O que fazer —
**A)** Segundo o texto sobre a exposição de Manoel Veiga, em que área ele teve formação e atuação no início da vida profissional?
**B)** Transcreva, do texto sobre a exposição de Manoel Veiga, o trecho que vai de "Nos postulados da" até "também neste raciocínio.".
**C)** Prossiga com o texto sobre a exposição de Manoel Veiga a partir do ponto em que ele termina.

Texto da página —

- - - -

Publicado no folder digital da exposição individual na Dan Galeria Interior, Votorantim-SP, 2022.



        Dobras no espaço-tempo, título da mostra individual de Manoel Veiga na Dan Galeria Interior, enuncia um conceito que a exposição busca capturar. As obras reunidas aqui manifestam inscrições a respeito da relação entre imagem, universo e representação. Estamos diante de imagens que se aproximam da abstração, não como seu assunto ou conteúdo, mas, sobretudo, como elemento incorporado ao seu processo de criação.
        Com seu conjunto de novas pinturas e a série de fotografias Hubble, Manoel Veiga cria obras de interesse filosófico que refletem um pensamento sobre a origem e expansão do universo e portanto sobre as condições da vida neste nosso espaço-tempo. Seu interesse pela física quântica e todo o conhecimento que vem adquirindo sobre a astronomia contemporânea não é somente uma curiosidade provisória. Tendo tido formação e atuação em engenharia no início da sua vida profissional, a perspectiva da pesquisa científica se configura, para ele, desde sempre, como método de trabalho.
        Nos postulados da Geometria do Acaso, Blaise Pascal (1623-1662) afirmava, no século XVII, que podemos raciocinar, especular e fazer cálculos com o acaso. O desdobramento necessário de tal projeto é que o conhecimento parece nunca ser destituído de seu componente prático pois ele nunca é dado a priori, é preciso construí-lo. A geometria aqui entendida em sentido amplo, como método de racionalização da natureza e o acaso como uma forma de resistência da natureza a ser racionalizada são ideias centrais também neste raciocínio.
        Cientistas, artistas e filósofos são pessoas que lidam com esse componente prático do processo de construção do conhecimento, pela experimentação revelam a cosmologia científica e expressam o seu sentido humano. Tomemos como exemplo, a luz. Numa percepção visual, não podemos entender como é seu comportamento. A luz é uma coisa que temos diante de nós, que está aí. Vê-la não é conhecê-la. Em contraposição, conhecer a luz é saber da sua essência e esta essência não está aí, ela não se mostra. (Ortega y Gasset). Nesta perspectiva, para conhecer a luz é preciso um esforço mental que extrai do caos um esquema de ordem, uma linguagem, um cosmos, uma informação.

- - - -

Material fornecido —
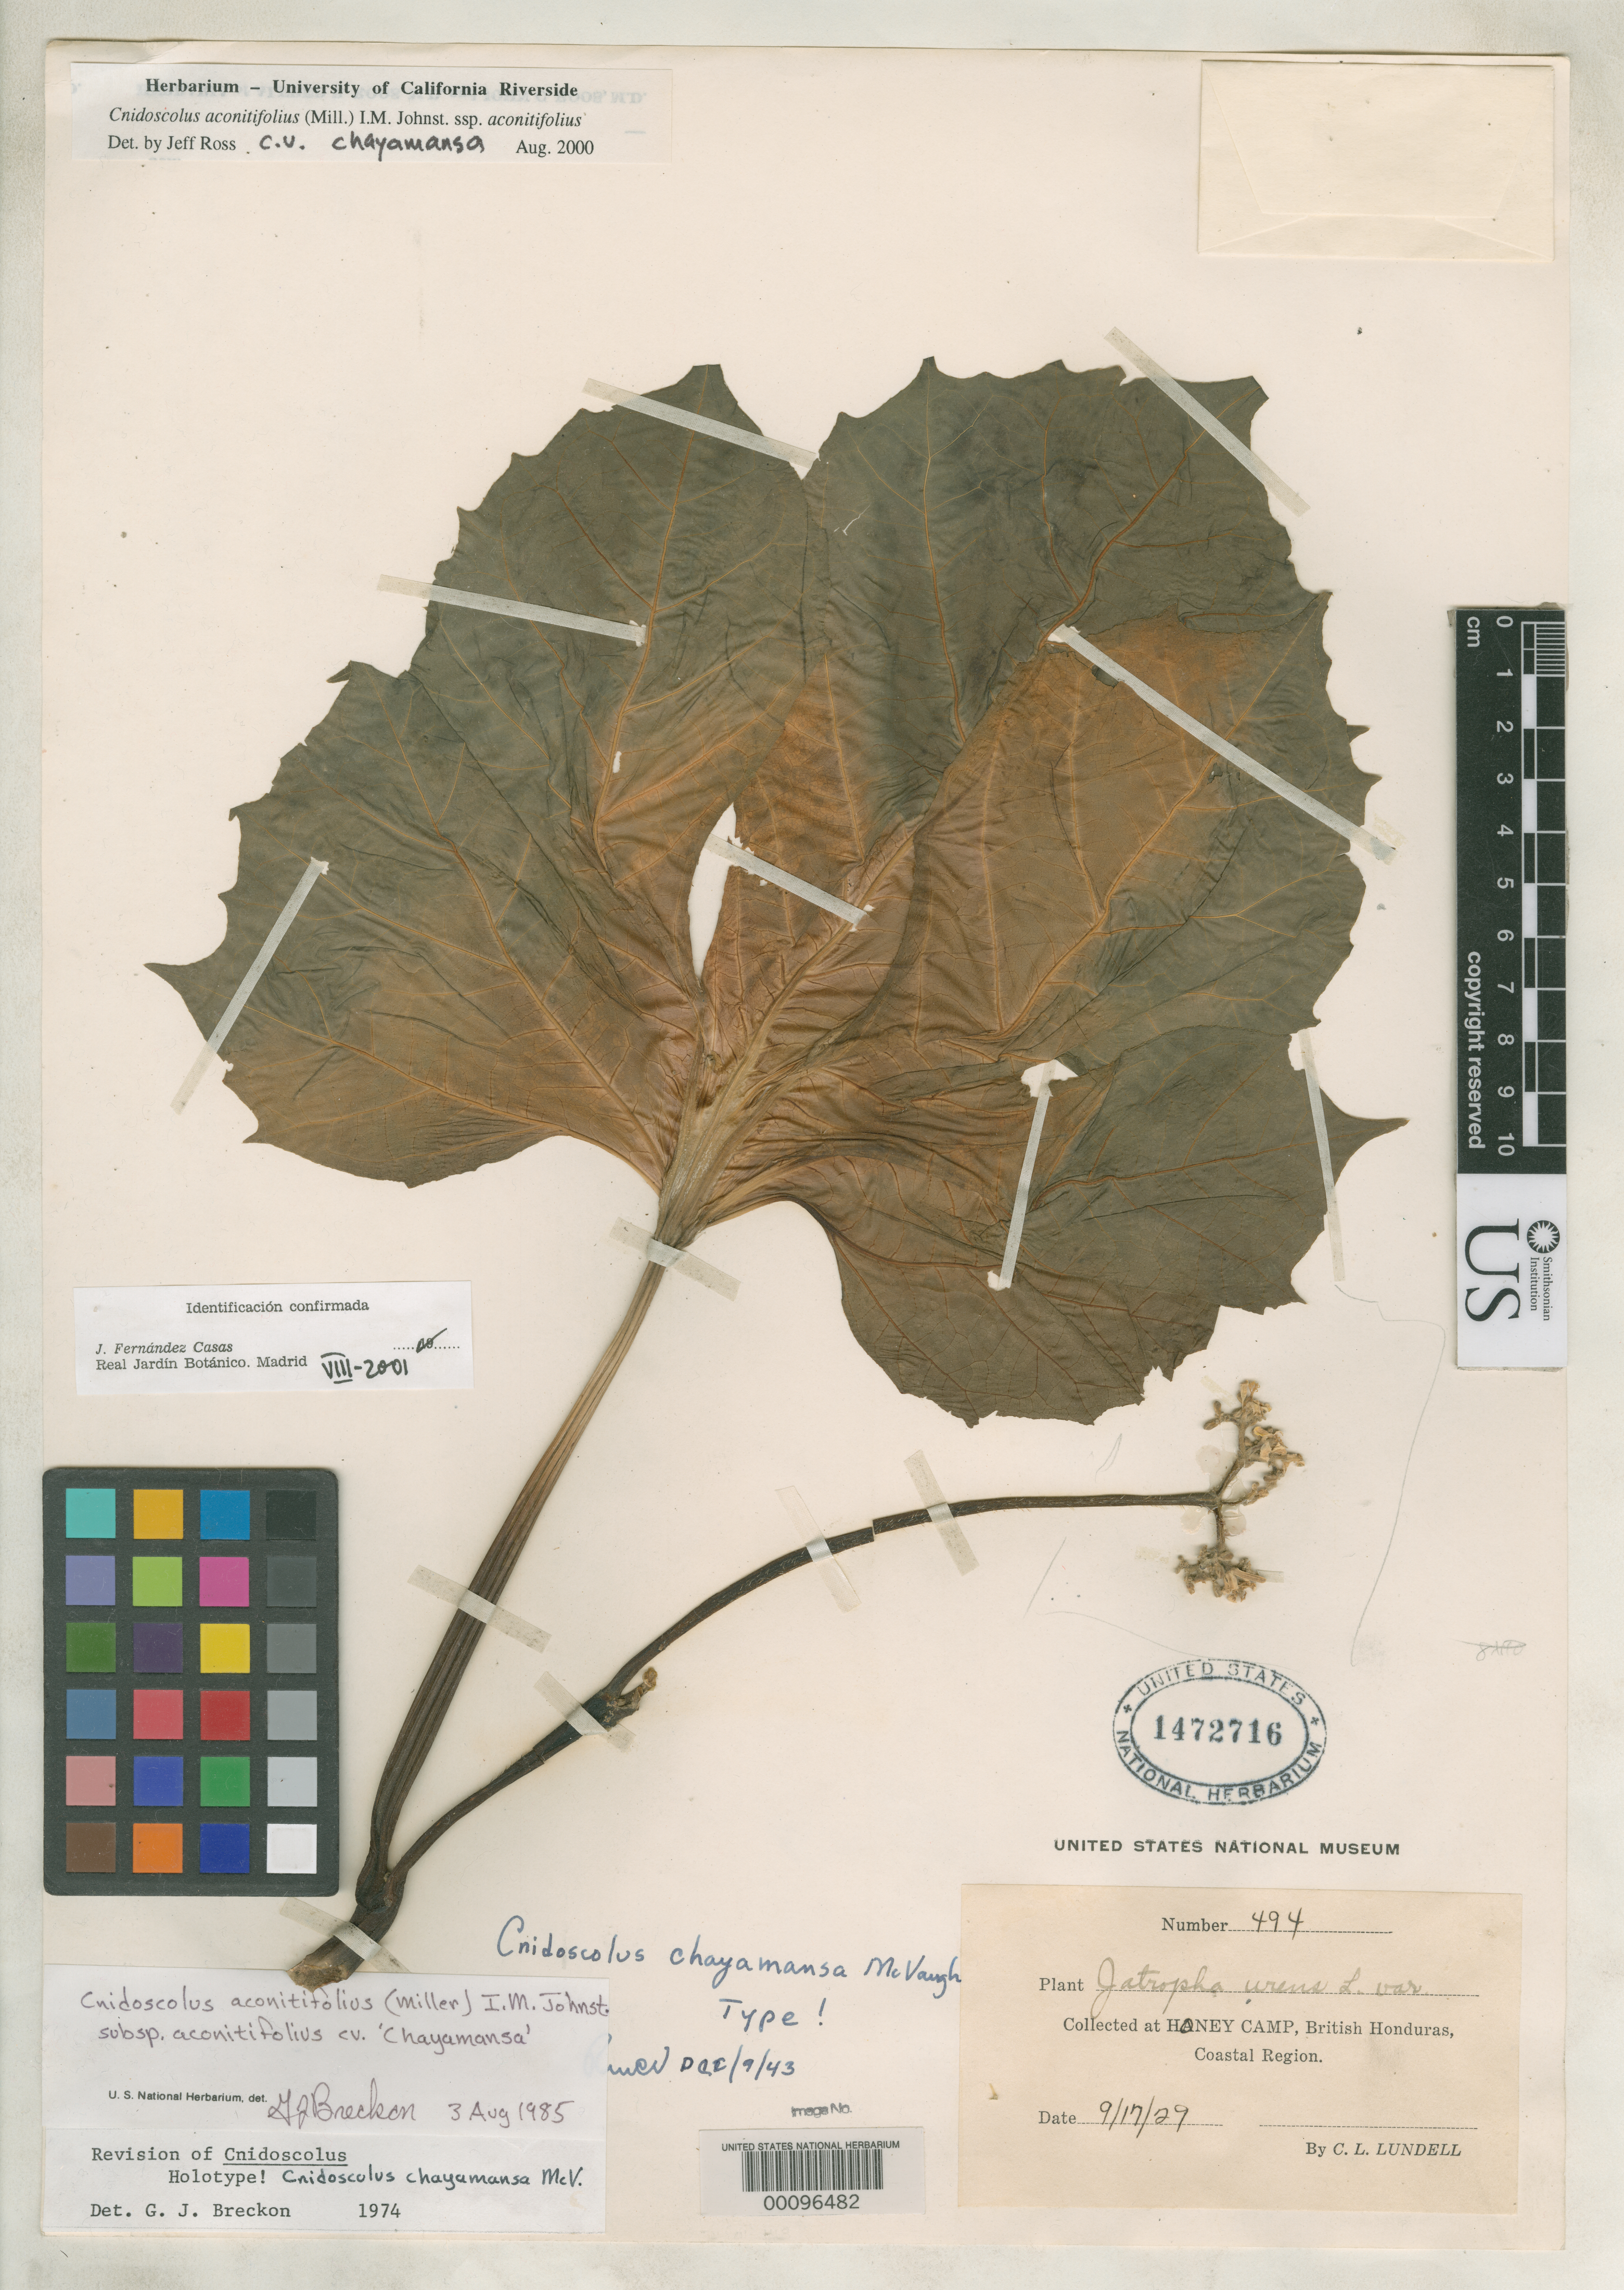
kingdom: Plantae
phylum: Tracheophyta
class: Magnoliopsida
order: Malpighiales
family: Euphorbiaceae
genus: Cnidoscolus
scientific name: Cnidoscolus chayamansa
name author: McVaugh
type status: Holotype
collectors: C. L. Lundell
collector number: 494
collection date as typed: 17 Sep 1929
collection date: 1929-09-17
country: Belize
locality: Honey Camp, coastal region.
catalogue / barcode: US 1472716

- - - -

Lista de respostas —
**A)** Ele teve formação e atuação em engenharia.

**B)**
Nos postulados da Geometria do Acaso, Blaise Pascal (1623-1662) afirmava, no século XVII, que podemos raciocinar, especular e fazer cálculos com o acaso. O desdobramento necessário de tal projeto é que o conhecimento parece nunca ser destituído de seu componente prático pois ele nunca é dado a priori, é preciso construí-lo. A geometria aqui entendida em sentido amplo, como método de racionalização da natureza e o acaso como uma forma de resistência da natureza a ser racionalizada são ideias centrais também neste raciocínio.

**C)**
        Os métodos de construção das imagens de Manoel Veiga revelam também métodos experimentais de construção de um saber. Vejamos seu depoimento:

“As pinturas são realizadas no chão… O processo se inicia com a preparação de uma mistura cuidadosa de várias cores…única e muito fluida e que tem, inicialmente, uma só cor complexa… Ataco a tela, em seguida, com um pincel que mal a toca… passo a acompanhar a secagem da tinta, interferindo em determinados momentos,… apenas pulverizando água à distância, com o objetivo de criar gradientes de concentração que vão ser responsáveis pelo deslocamento dos pigmentos… os pigmentos mais leves são mais facilmente arrastados pela força de difusão e vão sendo separados dos mais pesados.”

        O trabalho segue portanto, procedimentos bem definidos e que foram desenvolvidos ao longo de alguns anos de experimentações. Nesse sentido, sua prática se aproxima a de um cientista em laboratório. No entanto, Manoel Veiga não anseia ter controle total sobre os resultados, como seria o objetivo de um técnico. Ele conta com o princípio de difusão da matéria como coadjuvante e seus resultados podem ser surpreendentes. A pintura se constrói a partir do movimento da matéria líquida sobre a superfície sólida e seus contornos são definidos pelo controle que ele faz dessa matéria. Resultam daí, imagens que revelam um espaço luminoso, etéreo mas profundo. Podemos reconhecer formas e eventos da natureza como formações rochosas, animais aquáticos, movimento dos rios ou fluidos corporais. Oque parece lógico já que o artista trabalha a partir dos princípios de comportamento da matéria.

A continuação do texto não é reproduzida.